1. Seasonal ARIMA (SARIMA)

For data with seasonal patterns:

$ARIMA(p,d,q) \times (P,D,Q)_s$

2. Prophet by Facebook

Great for business time series with holidays and seasonality:

from prophet import Prophet

df_prophet = pd.DataFrame({'ds': ts.index, 'y': ts.values})
model = Prophet()
model.fit(df_prophet)

future = model.make_future_dataframe(periods=30)
forecast = model.predict(future)
model.plot(forecast)

3. Ensemble Methods

Combine multiple forecasting models:

def ensemble_forecast(forecasts, weights=None):
    """Weighted ensemble of forecasts."""
    if weights is None:
        weights = np.ones(len(forecasts)) / len(forecasts)
    
    return np.average(forecasts, axis=0, weights=weights)

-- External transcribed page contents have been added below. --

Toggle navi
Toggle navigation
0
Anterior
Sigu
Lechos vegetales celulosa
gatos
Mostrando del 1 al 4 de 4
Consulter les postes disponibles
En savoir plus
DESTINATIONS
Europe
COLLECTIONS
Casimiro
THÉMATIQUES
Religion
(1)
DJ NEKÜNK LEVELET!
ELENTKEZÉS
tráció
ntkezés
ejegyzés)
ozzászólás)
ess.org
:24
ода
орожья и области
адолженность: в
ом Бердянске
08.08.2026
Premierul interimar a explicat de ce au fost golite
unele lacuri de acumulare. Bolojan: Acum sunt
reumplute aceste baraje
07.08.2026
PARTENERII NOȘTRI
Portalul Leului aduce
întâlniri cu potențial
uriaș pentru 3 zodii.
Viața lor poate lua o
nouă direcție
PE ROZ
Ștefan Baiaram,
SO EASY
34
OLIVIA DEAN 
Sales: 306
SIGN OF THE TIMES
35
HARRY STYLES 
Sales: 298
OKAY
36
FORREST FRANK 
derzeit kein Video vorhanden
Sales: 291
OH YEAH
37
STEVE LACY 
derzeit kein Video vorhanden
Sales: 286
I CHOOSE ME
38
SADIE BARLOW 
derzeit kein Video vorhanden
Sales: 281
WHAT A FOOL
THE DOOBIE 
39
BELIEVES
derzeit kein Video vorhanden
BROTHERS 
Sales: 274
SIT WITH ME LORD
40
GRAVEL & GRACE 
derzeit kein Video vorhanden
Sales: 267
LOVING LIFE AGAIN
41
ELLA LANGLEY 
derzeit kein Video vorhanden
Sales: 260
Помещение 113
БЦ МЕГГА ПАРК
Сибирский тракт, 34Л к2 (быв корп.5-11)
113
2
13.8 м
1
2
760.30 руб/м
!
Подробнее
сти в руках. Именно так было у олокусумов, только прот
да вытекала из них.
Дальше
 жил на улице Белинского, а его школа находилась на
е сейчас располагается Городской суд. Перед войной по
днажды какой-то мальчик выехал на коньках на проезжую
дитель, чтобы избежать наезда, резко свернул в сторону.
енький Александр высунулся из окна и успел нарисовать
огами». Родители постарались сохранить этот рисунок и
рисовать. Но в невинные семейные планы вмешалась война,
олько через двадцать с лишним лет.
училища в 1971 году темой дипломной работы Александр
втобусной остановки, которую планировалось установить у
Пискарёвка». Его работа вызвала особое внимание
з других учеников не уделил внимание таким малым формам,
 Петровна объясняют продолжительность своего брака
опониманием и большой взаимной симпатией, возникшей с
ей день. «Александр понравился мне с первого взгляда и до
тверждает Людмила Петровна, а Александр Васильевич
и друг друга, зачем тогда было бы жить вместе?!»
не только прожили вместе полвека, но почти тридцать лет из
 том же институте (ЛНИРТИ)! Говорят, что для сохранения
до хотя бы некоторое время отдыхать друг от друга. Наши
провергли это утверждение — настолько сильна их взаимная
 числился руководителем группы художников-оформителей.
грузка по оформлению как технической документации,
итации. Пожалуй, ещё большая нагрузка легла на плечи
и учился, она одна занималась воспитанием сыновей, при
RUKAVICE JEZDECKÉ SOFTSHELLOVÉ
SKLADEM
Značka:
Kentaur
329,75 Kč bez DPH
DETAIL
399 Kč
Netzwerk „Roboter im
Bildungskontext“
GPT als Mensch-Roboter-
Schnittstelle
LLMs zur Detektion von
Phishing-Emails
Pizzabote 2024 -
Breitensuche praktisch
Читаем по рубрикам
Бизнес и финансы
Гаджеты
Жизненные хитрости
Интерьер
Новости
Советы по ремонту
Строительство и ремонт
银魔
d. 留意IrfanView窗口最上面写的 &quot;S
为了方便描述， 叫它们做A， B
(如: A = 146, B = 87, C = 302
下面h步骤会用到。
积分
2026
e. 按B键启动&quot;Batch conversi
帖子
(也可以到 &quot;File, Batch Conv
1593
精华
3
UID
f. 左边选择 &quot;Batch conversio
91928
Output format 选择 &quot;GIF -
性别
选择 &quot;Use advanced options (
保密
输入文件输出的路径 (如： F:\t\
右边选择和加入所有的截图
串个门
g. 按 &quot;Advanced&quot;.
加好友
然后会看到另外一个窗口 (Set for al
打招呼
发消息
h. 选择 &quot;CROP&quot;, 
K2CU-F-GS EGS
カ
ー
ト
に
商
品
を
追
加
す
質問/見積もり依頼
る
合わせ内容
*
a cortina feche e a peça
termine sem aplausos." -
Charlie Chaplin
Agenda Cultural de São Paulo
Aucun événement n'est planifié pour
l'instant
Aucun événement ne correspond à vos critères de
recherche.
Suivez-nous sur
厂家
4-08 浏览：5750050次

# Combine ARIMA and LSTM forecasts
ensemble_pred = ensemble_forecast([arima_forecast, lstm_forecast])

Conclusion

Time series forecasting requires understanding both the data characteristics and model assumptions. Classical methods like ARIMA work well for linear patterns, while neural networks excel with complex, non-linear relationships.

The key is to start simple, understand your data, and gradually increase model complexity as needed.